Tenstorrent's Optimized AI Model, Trained on Blackhole Servers, Generates Videos Faster Than Real-Time

Tenstorrent’s Blackhole Servers Power an Optimized AI That Creates 5-Second Videos in Only 2.4 Seconds

Tenstorrent has offered an early look at a new, optimized AI video generation model running on its Blackhole-based servers, and the results point to a major leap in real-time video creation performance.

AI video generation is typically limited by compute power. The more capable the accelerators and the better the model is tuned for the hardware, the faster you can turn prompts into usable clips. Tenstorrent is pushing that idea hard with its upcoming model, Wan2.2-14B, a 14-billion-parameter system trained and operated across servers packed with several hundred Blackhole accelerators.

In a live demo presented to EETimes, Tenstorrent showed the model generating a 720p video (81 frames, 40 steps) in about five seconds. What makes that especially notable is that the finished clip was also five seconds long, essentially matching generation time to playback time. Tenstorrent also says it has achieved an even faster run: 2.4 seconds to generate a similar five-second video, which the company claims is roughly 10 times quicker than competing solutions.

This speed comes from a combination of model optimization and dense accelerator deployment. Tenstorrent is using an optimized variant of Wan2.2-14B created by Prodia and running it across four Galaxy servers equipped with 256 Blackhole accelerators in total. Each Blackhole accelerator includes 16 RISC-V CPU cores paired with 32 GB of GDDR6 memory, a configuration designed to keep AI workloads fed with both compute and bandwidth. Blackhole sits at the top of Tenstorrent’s AI product stack and is positioned as a flagship part of its platform.

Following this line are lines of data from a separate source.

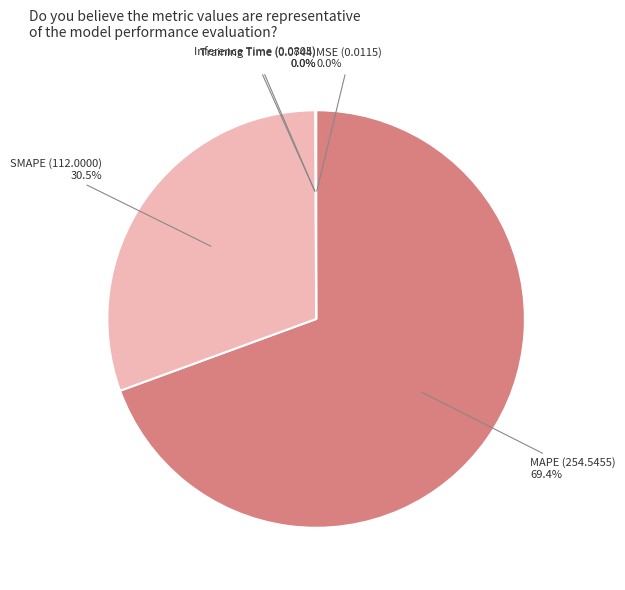

What is the largest slice in the pie chart?

MAPE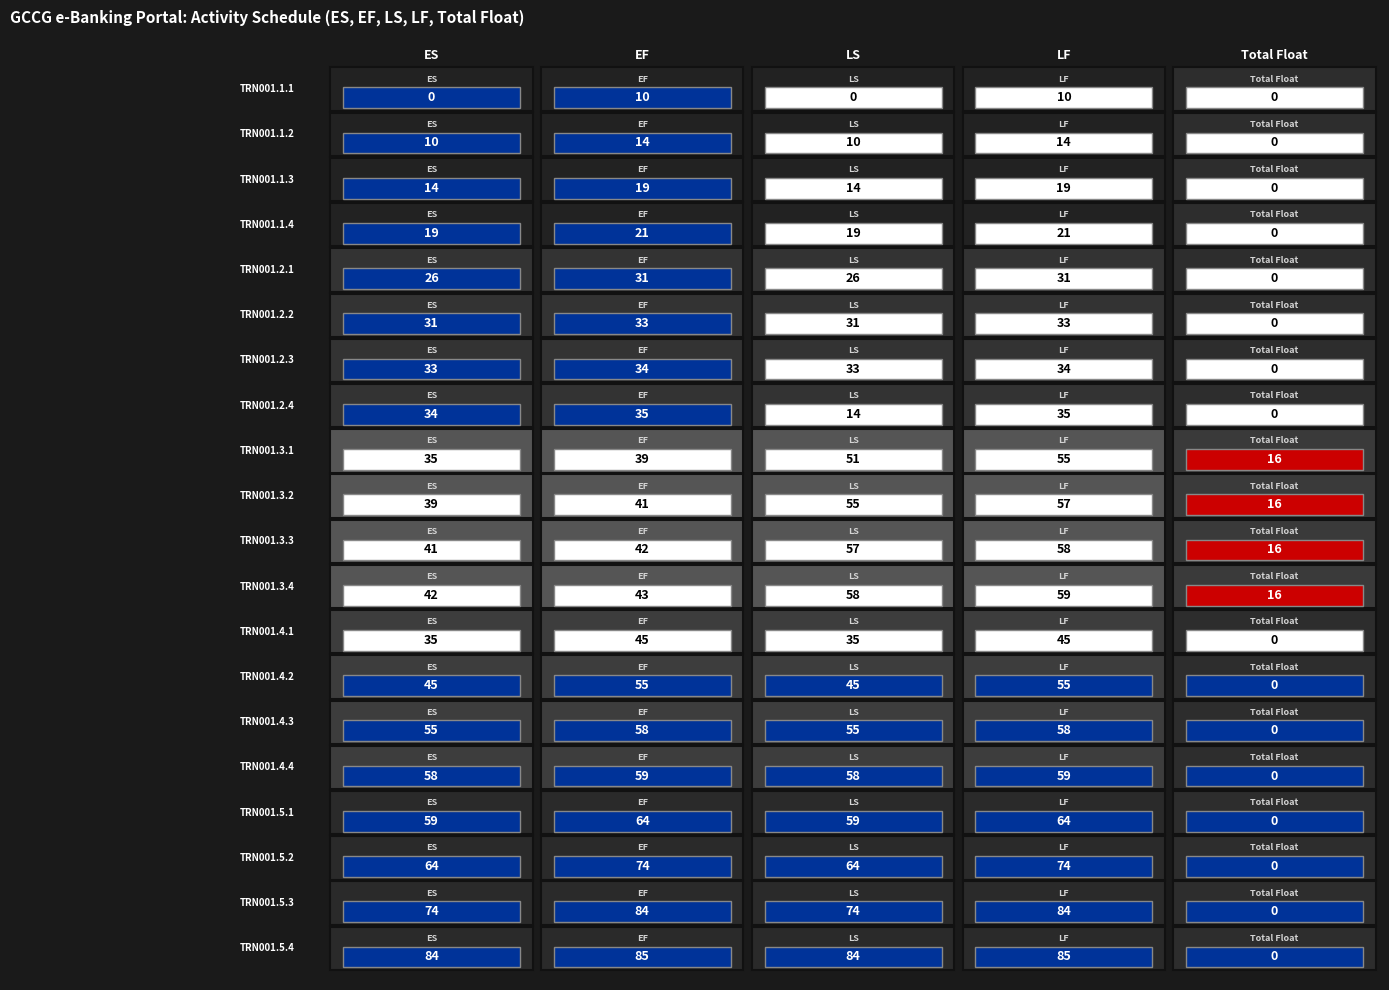

List the labels in order of TRN001.5.1 value, largest first.

1, 3, 0, 2, 4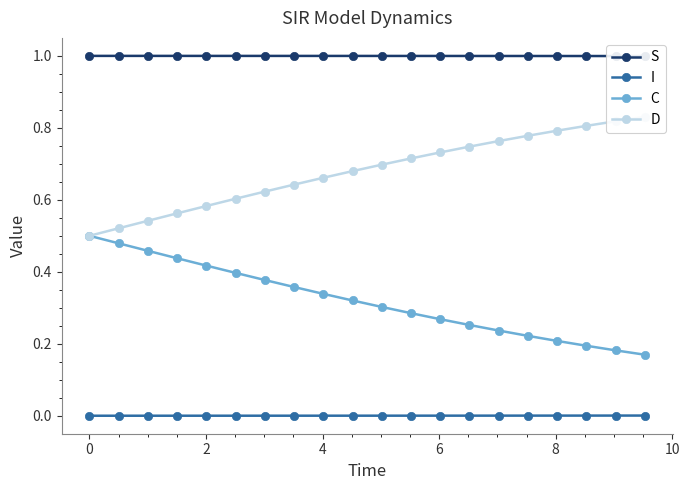

True or false: C and I cross at least once.

False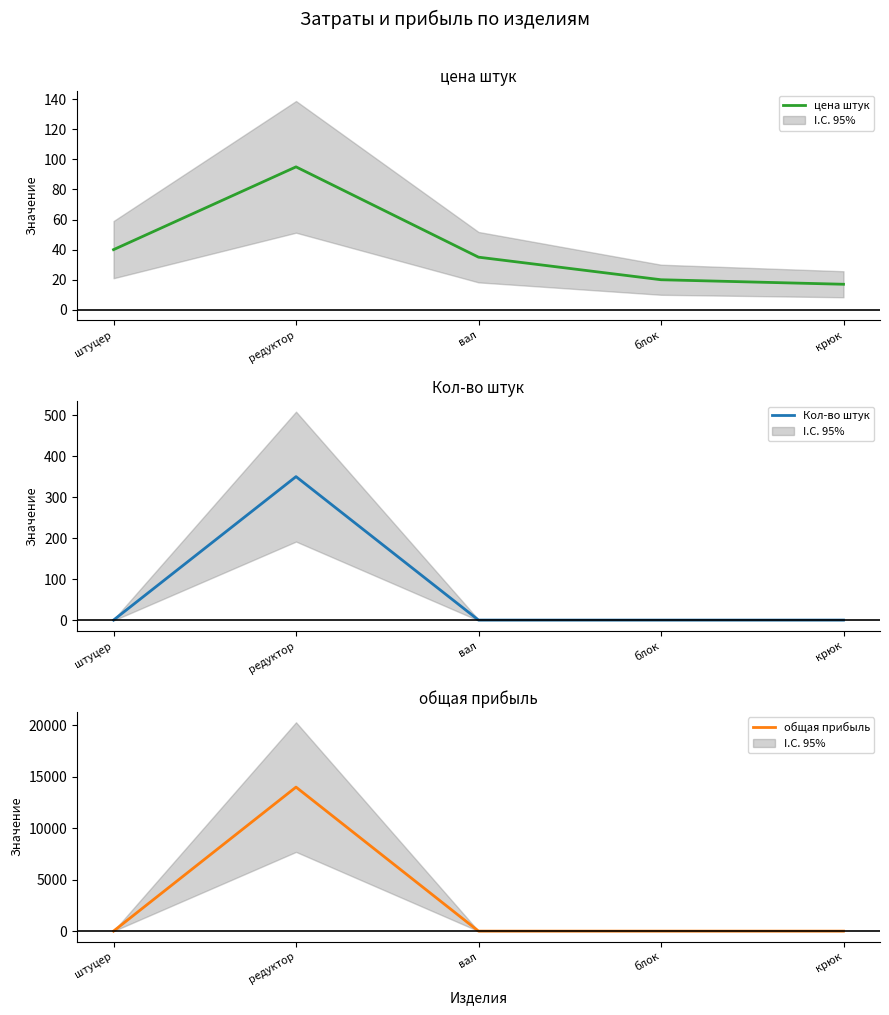

Does the chart display data point markers on the line(s)?

No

Tenstorrent attributes the performance jump to its unified architecture approach. Instead of leaning on proprietary technology, the company emphasizes an open compute platform where processing cores, memory, and networking are designed to work together smoothly when running large AI models. The goal is to reduce friction and bottlenecks that can slow down end-to-end inference, especially for demanding tasks like high-resolution video generation.

This is being framed as a preview rather than a final launch. Tenstorrent is expected to share additional performance demonstrations in the coming week as it gears up to introduce next-generation, cluster-scale systems aimed at even larger deployments and faster AI inference.